[Plain-text document sources]
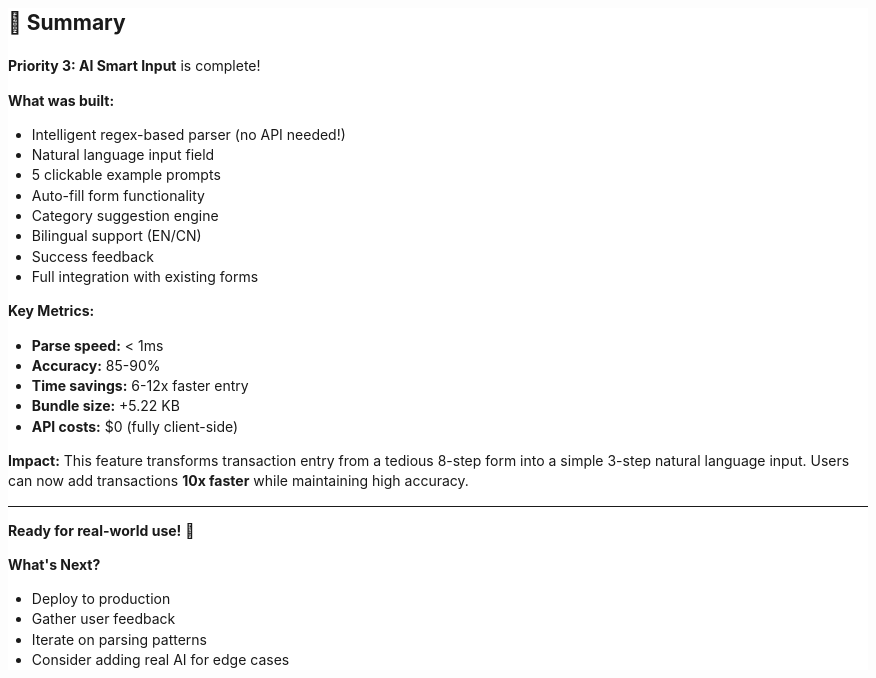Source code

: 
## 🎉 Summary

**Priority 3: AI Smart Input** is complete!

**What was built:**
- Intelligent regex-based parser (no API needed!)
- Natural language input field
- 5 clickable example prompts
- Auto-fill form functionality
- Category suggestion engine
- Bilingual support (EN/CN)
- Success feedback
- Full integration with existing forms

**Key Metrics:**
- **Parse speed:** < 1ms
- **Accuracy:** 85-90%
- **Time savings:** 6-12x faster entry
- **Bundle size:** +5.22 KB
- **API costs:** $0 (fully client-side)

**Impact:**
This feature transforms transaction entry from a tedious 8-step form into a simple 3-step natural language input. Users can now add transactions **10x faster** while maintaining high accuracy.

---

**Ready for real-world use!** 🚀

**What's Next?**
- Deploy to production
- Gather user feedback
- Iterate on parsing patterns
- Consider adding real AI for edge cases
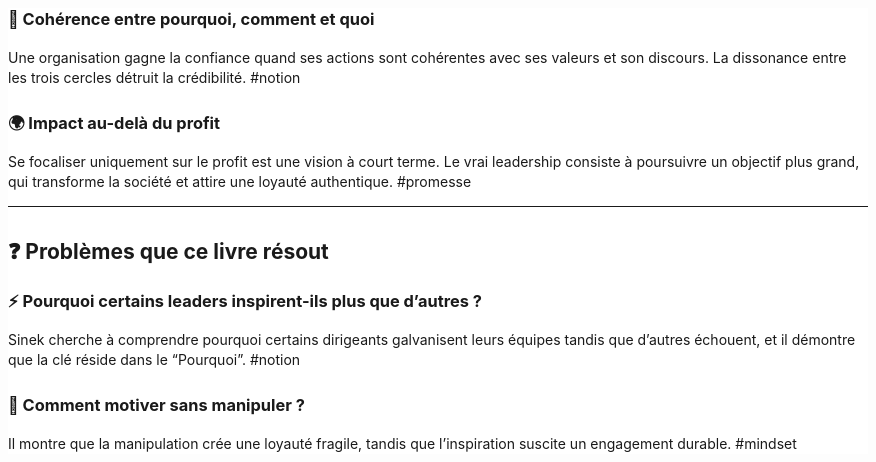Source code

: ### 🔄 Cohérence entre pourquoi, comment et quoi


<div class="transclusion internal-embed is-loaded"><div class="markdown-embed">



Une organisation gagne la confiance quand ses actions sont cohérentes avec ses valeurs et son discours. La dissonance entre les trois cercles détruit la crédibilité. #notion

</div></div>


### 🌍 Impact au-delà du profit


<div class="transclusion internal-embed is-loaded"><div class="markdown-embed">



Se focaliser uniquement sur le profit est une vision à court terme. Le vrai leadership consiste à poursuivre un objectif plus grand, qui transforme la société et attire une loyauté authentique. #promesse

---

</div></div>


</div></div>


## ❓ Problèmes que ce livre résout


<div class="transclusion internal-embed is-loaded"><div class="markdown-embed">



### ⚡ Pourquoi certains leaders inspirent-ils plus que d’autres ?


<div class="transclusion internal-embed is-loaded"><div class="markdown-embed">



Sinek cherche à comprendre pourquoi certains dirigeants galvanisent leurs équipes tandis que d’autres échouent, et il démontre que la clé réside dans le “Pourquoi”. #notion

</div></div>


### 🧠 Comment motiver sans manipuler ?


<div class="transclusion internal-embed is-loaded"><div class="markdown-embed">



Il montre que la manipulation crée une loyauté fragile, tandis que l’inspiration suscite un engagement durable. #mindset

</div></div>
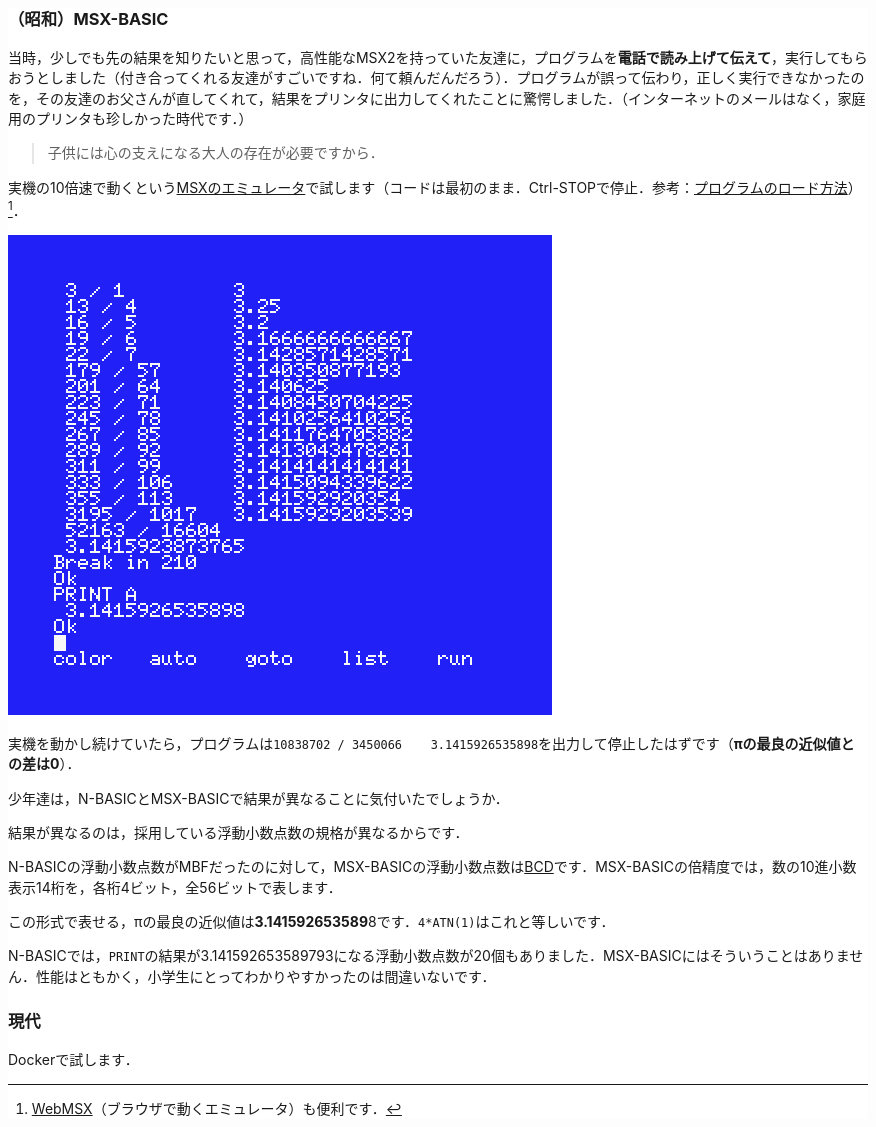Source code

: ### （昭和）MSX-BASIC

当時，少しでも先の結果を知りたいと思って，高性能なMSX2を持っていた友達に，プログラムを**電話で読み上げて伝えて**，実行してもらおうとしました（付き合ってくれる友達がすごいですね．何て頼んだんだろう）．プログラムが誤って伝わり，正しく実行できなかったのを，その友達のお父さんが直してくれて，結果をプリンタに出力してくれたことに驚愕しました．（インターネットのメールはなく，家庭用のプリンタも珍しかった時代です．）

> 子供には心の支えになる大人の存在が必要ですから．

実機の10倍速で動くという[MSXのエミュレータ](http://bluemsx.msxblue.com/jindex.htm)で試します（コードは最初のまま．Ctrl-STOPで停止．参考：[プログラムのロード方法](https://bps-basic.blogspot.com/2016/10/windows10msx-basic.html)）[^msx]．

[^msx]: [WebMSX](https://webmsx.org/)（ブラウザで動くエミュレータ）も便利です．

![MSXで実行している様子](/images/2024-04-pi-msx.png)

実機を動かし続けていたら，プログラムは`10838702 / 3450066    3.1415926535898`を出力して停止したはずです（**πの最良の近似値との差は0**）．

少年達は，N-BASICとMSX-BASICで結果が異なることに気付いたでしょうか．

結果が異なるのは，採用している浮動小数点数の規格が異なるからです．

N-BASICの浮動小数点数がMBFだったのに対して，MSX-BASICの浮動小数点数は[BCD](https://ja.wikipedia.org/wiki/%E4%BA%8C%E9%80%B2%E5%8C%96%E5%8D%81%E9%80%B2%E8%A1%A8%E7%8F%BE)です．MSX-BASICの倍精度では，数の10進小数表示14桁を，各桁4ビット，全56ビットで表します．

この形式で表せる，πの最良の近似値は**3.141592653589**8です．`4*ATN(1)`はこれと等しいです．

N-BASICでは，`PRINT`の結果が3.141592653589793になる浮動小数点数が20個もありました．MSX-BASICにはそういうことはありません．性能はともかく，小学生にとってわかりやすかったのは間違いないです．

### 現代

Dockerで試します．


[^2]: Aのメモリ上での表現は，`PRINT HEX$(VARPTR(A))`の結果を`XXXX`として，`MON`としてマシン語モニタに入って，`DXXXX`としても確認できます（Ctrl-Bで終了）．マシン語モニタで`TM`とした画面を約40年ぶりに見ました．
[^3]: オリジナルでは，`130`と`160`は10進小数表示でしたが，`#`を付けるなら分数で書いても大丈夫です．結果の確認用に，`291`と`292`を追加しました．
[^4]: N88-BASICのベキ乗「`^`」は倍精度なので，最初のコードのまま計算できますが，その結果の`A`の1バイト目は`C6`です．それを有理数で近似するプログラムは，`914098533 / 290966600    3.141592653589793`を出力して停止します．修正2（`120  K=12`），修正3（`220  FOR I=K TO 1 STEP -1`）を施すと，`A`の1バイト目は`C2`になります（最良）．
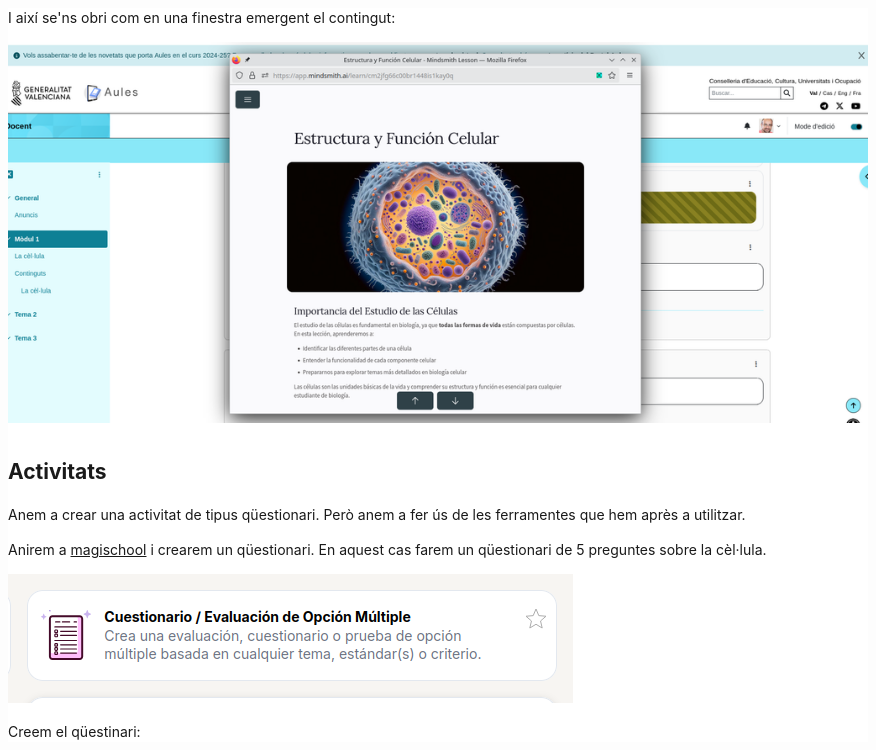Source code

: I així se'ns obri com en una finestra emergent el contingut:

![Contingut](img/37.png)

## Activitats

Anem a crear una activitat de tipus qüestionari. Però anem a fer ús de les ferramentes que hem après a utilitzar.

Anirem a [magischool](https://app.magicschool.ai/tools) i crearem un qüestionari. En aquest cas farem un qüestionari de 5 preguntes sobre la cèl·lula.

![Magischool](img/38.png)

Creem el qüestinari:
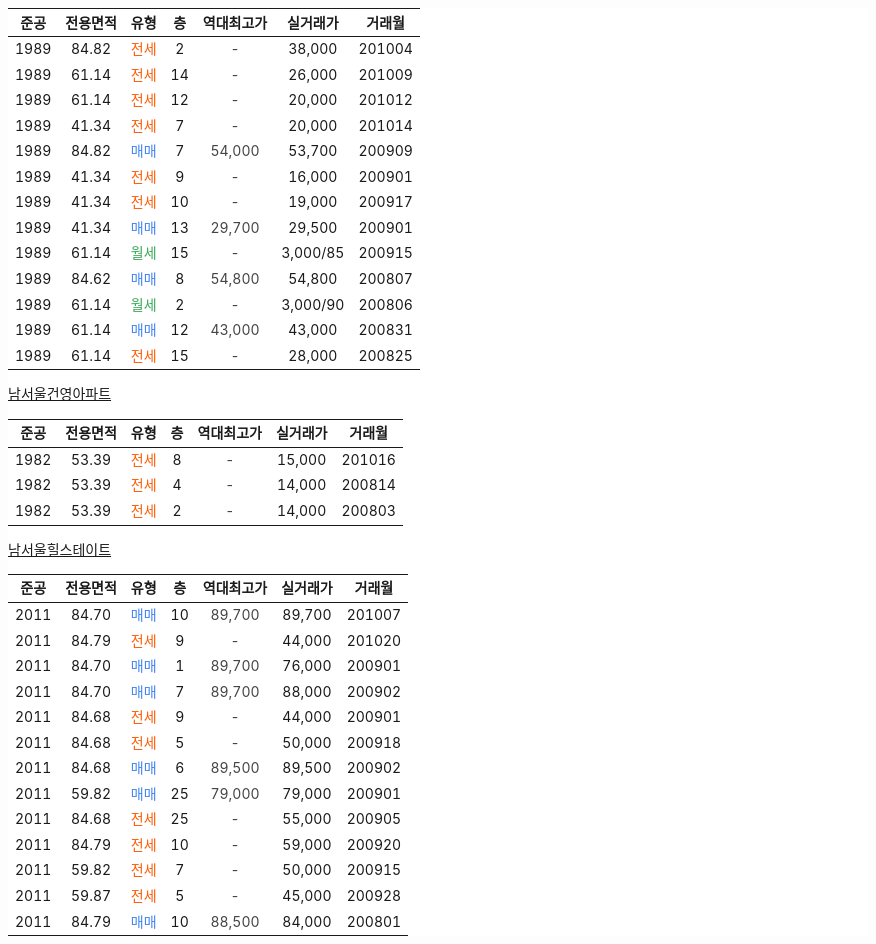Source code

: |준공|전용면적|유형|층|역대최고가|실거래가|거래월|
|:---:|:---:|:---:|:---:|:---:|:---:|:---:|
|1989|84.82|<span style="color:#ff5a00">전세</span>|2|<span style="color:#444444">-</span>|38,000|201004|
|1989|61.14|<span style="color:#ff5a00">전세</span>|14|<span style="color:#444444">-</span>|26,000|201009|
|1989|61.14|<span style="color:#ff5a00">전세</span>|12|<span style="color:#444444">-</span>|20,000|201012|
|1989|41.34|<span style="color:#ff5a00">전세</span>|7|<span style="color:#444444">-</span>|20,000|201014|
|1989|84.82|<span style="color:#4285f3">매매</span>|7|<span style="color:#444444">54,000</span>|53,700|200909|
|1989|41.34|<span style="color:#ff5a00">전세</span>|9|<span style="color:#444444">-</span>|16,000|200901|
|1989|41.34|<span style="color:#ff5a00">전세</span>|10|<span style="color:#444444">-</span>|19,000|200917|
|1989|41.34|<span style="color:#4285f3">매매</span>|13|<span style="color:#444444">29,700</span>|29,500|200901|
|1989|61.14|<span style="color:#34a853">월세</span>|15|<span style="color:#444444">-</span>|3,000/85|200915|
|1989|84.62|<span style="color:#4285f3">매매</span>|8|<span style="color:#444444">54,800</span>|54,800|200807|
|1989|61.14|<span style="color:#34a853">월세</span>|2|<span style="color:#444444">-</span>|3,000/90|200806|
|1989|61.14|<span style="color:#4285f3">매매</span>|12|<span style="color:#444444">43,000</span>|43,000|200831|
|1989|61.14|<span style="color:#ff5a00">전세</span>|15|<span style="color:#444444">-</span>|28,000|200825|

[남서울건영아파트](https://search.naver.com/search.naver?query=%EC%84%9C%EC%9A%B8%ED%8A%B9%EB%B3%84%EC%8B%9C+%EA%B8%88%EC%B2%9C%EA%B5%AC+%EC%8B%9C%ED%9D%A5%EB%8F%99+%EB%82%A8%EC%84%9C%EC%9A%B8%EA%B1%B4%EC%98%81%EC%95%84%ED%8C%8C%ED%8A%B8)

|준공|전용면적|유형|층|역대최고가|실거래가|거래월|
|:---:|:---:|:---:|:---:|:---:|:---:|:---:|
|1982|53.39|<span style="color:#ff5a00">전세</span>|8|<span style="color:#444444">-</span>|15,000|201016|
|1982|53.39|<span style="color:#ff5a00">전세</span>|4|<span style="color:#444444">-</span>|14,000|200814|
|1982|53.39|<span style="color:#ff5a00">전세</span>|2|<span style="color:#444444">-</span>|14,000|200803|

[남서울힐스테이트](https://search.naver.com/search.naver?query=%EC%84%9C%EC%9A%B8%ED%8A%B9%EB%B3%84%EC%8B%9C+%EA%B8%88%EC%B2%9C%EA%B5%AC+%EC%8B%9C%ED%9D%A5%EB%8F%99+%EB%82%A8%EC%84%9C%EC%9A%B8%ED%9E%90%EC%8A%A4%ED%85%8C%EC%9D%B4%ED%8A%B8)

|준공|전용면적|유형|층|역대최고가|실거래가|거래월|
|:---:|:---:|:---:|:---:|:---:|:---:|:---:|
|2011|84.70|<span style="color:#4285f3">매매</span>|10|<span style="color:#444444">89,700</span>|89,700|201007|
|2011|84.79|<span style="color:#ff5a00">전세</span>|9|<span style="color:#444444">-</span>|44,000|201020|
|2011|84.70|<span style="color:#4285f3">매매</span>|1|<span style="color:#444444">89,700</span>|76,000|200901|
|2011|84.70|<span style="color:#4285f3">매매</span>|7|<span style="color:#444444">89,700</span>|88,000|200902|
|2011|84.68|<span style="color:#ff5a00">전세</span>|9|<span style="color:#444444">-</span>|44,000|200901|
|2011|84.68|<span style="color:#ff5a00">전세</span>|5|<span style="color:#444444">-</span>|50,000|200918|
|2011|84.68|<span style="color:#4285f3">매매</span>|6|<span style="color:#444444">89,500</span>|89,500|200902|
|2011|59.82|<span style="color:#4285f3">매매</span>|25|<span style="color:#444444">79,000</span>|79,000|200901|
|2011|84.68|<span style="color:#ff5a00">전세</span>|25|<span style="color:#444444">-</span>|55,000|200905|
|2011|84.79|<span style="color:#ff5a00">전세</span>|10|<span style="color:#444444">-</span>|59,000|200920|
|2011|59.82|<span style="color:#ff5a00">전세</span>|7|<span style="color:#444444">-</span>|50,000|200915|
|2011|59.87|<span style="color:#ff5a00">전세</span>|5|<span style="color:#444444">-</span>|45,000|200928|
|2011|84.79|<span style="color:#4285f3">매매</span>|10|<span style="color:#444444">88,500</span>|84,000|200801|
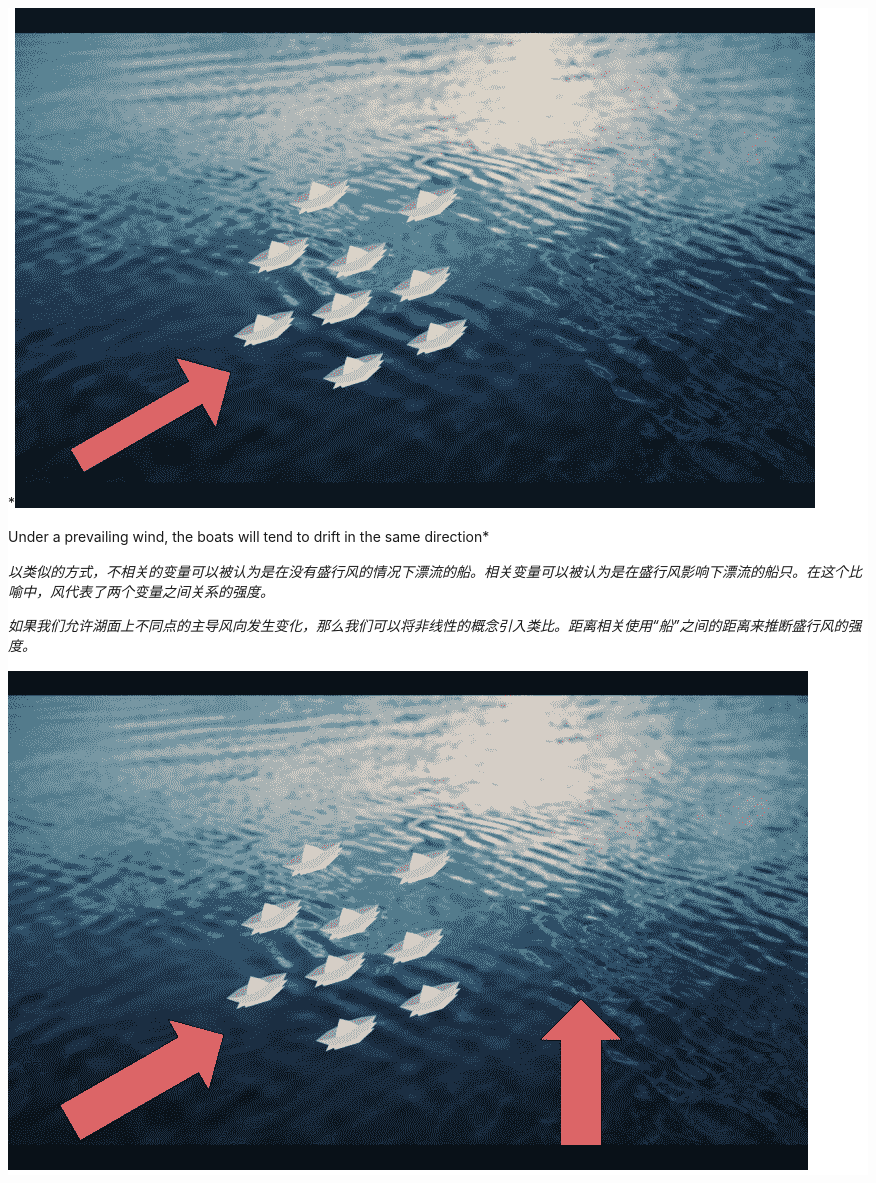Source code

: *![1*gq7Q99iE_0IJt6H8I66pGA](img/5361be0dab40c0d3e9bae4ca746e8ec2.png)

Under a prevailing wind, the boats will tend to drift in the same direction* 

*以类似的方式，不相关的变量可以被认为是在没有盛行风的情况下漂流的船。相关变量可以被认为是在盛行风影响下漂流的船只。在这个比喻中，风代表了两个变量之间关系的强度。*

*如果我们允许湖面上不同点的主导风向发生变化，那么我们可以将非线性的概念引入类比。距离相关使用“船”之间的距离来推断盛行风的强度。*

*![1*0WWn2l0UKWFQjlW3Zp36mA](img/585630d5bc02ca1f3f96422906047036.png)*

(Task requirements):
Copy every line in the records above that contains the word "entre".

(Task answer):
: ### 🔄 Cohérence entre pourquoi, comment et quoi
Une organisation gagne la confiance quand ses actions sont cohérentes avec ses valeurs et son discours. La dissonance entre les trois cercles détruit la crédibilité. #notion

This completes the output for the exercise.